To the Editor: J. Stuart Ablon, Ph.D., and Enrico E. Jones, Ph.D.
(1), reported that interpersonal therapy and cognitive behavior therapy share similar “processes”; hence, they are misleadingly labeled distinct psychotherapies. The authors based this on judges’ ratings of session transcripts from the National Institute of Mental Health (NIMH) Treatment of Depression Collaborative Research Program and on correlations of Q-set items with “ideal-prototype” sessions elicited from experts in interpersonal and cognitive behavior therapy. The authors polemically interpreted these findings to discredit randomized controlled trials of psychotherapy.
Are their methods biased? Perhaps the 100 generic Q-set items (“distant or aloof” [p. 777]), originally designed to measure psychoanalytic psychotherapy, are not comprehensive and cannot discriminate between specific psychotherapies. The Q-set never defined techniques or strategies. The authors’ statistical reification blinded them to real differences between therapies.
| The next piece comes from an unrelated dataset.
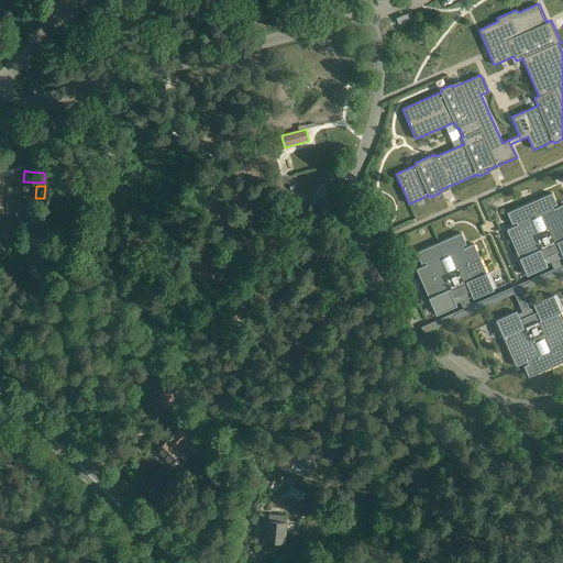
[(562,205),(554,209),(553,207),(558,205),(552,194),(507,213),(512,224),(517,223),(518,225),(507,230),(528,276),(548,267),(544,258),(561,251),(562,255),(562,205)]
Which “experts” defined the ideal sessions? I twice failed, as did several interpersonal therapy experts I solicited, to answer the questionnaire, finding it unrelated to the essentials of interpersonal therapy and unlikely to discriminate among treatments. If the authors’ study worked from faulty templates (and transcripts rather than sessions tapes), no wonder Drs. Ablon and Jones confounded two overlapping but distinct treatments. At a conference, I once asked the participants about instrumental bias; they simply denied it. The article by Drs. Ablon and Jones did not discuss this limitation.
Adherence
(2,
3) and other measures
(4) are used to discriminate between interpersonal and cognitive behavior therapy, as can any clinician with casual familiarity. Of course, psychotherapies overlap: “common factors”
(5) have long been acknowledged as essential to treatment (even for pharmacotherapy
[6], which even the authors might accept is not cognitive behavior therapy) and are responsible for significant outcome variance. A supportive alliance provides common ground, allowing therapists to use different techniques, which may then make a difference. Hence, the sometimes different showings of interpersonal therapy and cognitive behavior therapy in randomized controlled trials, e.g., the advantages of interpersonal therapy for more depressed patients in the NIMH Treatment of Depression Collaborative Research Program and HIV-positive depressed patients
(7) and the advantages of cognitive behavior therapy for bulimia nervosa
(8). Drs. Ablon and Jones reinvented the common factors, artificially conflating them with therapeutic equivalence and blurring actual distinctions.